For musicians able to grasp the structural logic and musical intelligence that animate the notes, Bach's music works nicely in just about any instrumental context, from kazoo band to the most rigorously authentic reconstruction. Perhaps the composer could never have imagined his keyboard concertos performed on a sleek Steinway grand piano backed by a contemporary chamber orchestra, but he would surely have given his blessing to András Schiff and the Orpheus Chamber Orchestra's performances of Concertos Nos. 1 and 3 in Avery Fisher Hall, the opening concert of Lincoln Center's Great Performers series. Setting the tone at the piano, Schiff gave us a Bach who is supremely civilized and quietly challenging, with an uncanny ability to bring a sense of order and comfort to a troubled world.
Schiff was already a fully formed Bach interpreter when he played an ambitious series of concerts devoted to the composer during the Bach tercentennial seventeen years ago. Now as then, the sheer beauty and clarity of his piano tone is what first strikes the ear, a deep-centered, warmly rounded solidity that never permits the slightest suggestion of a forced or unmusical sound. Schiff draws on all the resources of a modern grand, making his points with a wide range of coloristic, rhythmic, and articulative gestures that always establish the equilibrium that makes Bach's world turn so flawlessly. Orpheus framed these deeply satisfying performances with Mozart's Impresario Overture and Beethoven's First Symphony. Some may have missed a strong leader's point of view in these conductorless interpretations, but in the face of such trim and invigorating playing I'm not inclined to complain.

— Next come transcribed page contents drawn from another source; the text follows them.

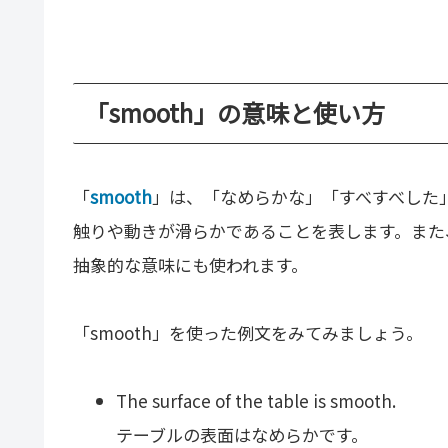
「smooth」の意味と使い方
「
smooth
」は、「なめらかな」「すべすべした
触りや動きが滑らかであることを表します。また
抽象的な意味にも使われます。
「smooth」を使った例文をみてみましょう。
The surface of the table is smooth.
テーブルの表面はなめらかです。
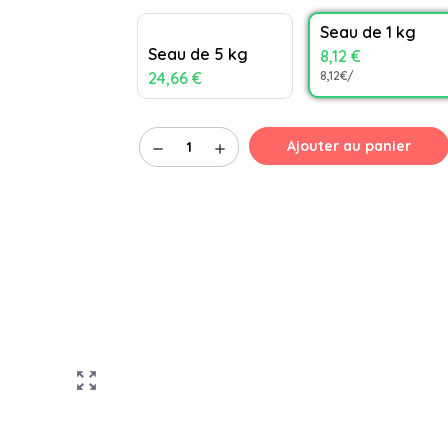
Seau de 1 kg
Seau de 5 kg
8,12 €
24,66 €
8,12€/
Ajouter au panier
remove
add
zoom_out_map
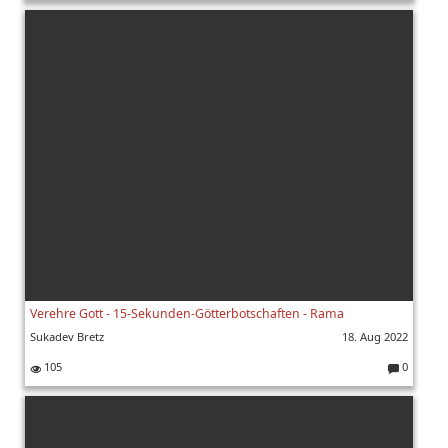
K
o
m
m
e
nt
ar
e:
Verehre Gott - 15-Sekunden-Götterbotschaften - Rama
Sukadev Bretz
18. Aug 2022
105
0
K
o
m
m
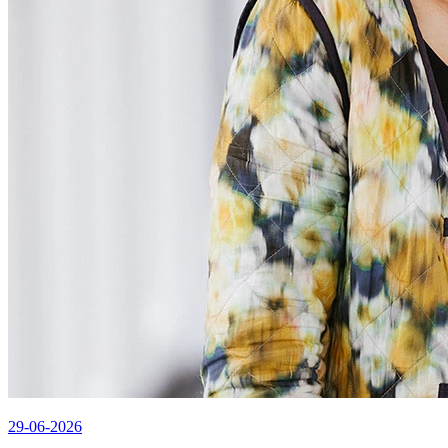
29-06-2026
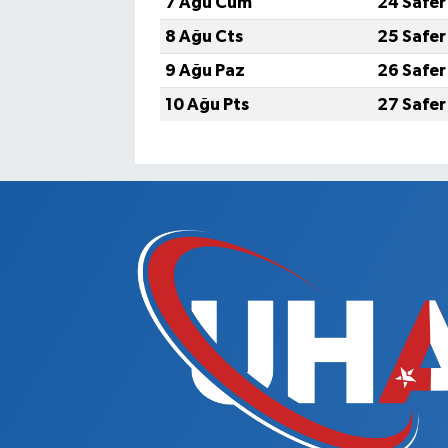
7 Ağu Cum
24 Safer
8 Ağu Cts
25 Safer
9 Ağu Paz
26 Safer
10 Ağu Pts
27 Safer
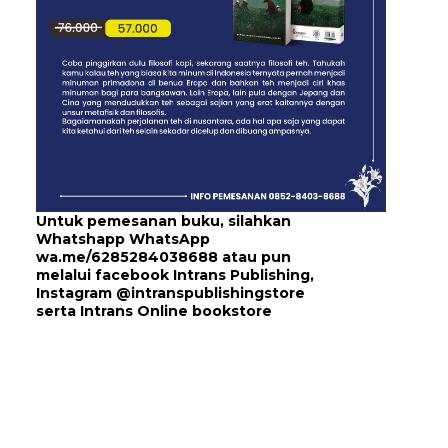
Untuk pemesanan buku, silahkan
Whatshapp WhatsApp
wa.me/6285284038688
atau pun
melalui
facebook Intrans Publishing
,
Instagram
@intranspublishingstore
serta
Intrans Online bookstore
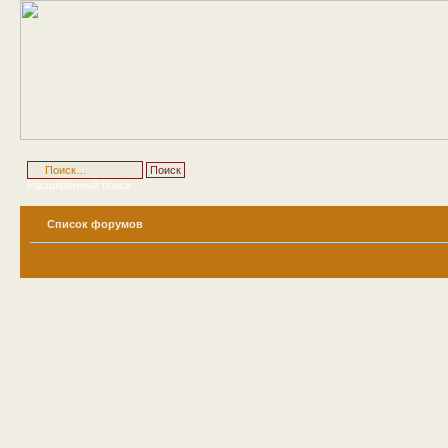
Расширенный поиск
Список форумов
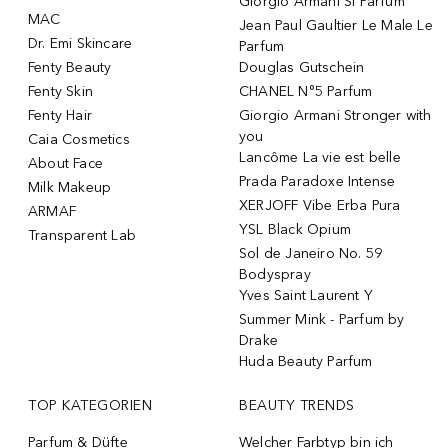
Giorgio Armani Si Parfum
MAC
Jean Paul Gaultier Le Male Le
Dr. Emi Skincare
Parfum
Fenty Beauty
Douglas Gutschein
Fenty Skin
CHANEL N°5 Parfum
Fenty Hair
Giorgio Armani Stronger with
you
Caia Cosmetics
Lancôme La vie est belle
About Face
Prada Paradoxe Intense
Milk Makeup
XERJOFF Vibe Erba Pura
ARMAF
YSL Black Opium
Transparent Lab
Sol de Janeiro No. 59
Bodyspray
Yves Saint Laurent Y
Summer Mink - Parfum by
Drake
Huda Beauty Parfum
TOP KATEGORIEN
BEAUTY TRENDS
Parfum & Düfte
Welcher Farbtyp bin ich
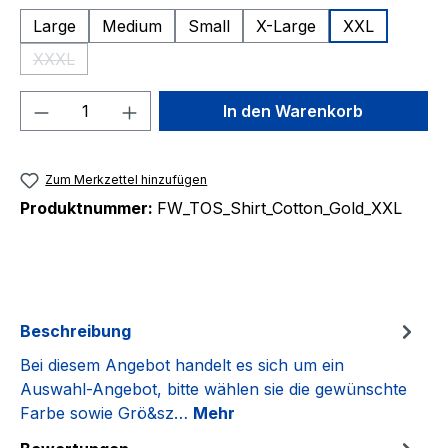
Large
Medium
Small
X-Large
XXL
XXXL
(Diese Option ist zurzeit nicht verfügbar.)
Produkt Anzahl: Gib den gewünschten We
In den Warenkorb
Zum Merkzettel hinzufügen
Produktnummer:
FW_TOS_Shirt_Cotton_Gold_XXL
Beschreibung
Bei diesem Angebot handelt es sich um ein
Auswahl-Angebot, bitte wählen sie die gewünschte
Farbe sowie Grö&sz…
Mehr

Eve Queler's Opera Orchestra of New York serves two useful purposes: performing unusual works that our two big companies are unlikely to mount and giving us an opportunity to assess promising singers long before the Met gets around to hiring them. It was OONY functioning in the latter capacity that made the recent concert performance in Carnegie Hall of Bizet's Les Pêcheurs de Perles of interest. Most of the attention centered on Daniil Shtoda, a Russian tenor still in his mid-twenties who has lately stirred up much excited chatter in the British musical press. The curious were especially eager to hear him sing the role of Nadir, an ideal part for any young lyric tenor with the tonal sweetness and technical facility to spin out the opera's many seductive hit tunes.
Shtoda's attractively textured voice certainly possesses all the basic qualities for Bizet's romantic young fisherman, and in time he may well get it all together. Right now, though, his singing lacks both technical polish and musical refinement -- this was frankly not much more than a decent student effort not yet ready for prime-time exposure. Shtoda should stick to his studies and listen to a few recordings to get a better idea of how this music should be sung -- he could find no better role models than Leonid Sobinov, Dmitri Smirnov, and Sergei Lemeshev, three of his distinguished predecessors back in the days when The Pearl Fishers was wildly popular in Russia. Also making New York debuts were Darina Takova, a Bulgarian soprano who chirped out Leïla's music with faceless efficiency, and Jean-Luc Chaignaud, a rather throttled French baritone as Zurga, all under Mme. Queler's enthusiastic if somewhat stodgy musical direction. Not, on the whole, one of OONY's more impressive evenings.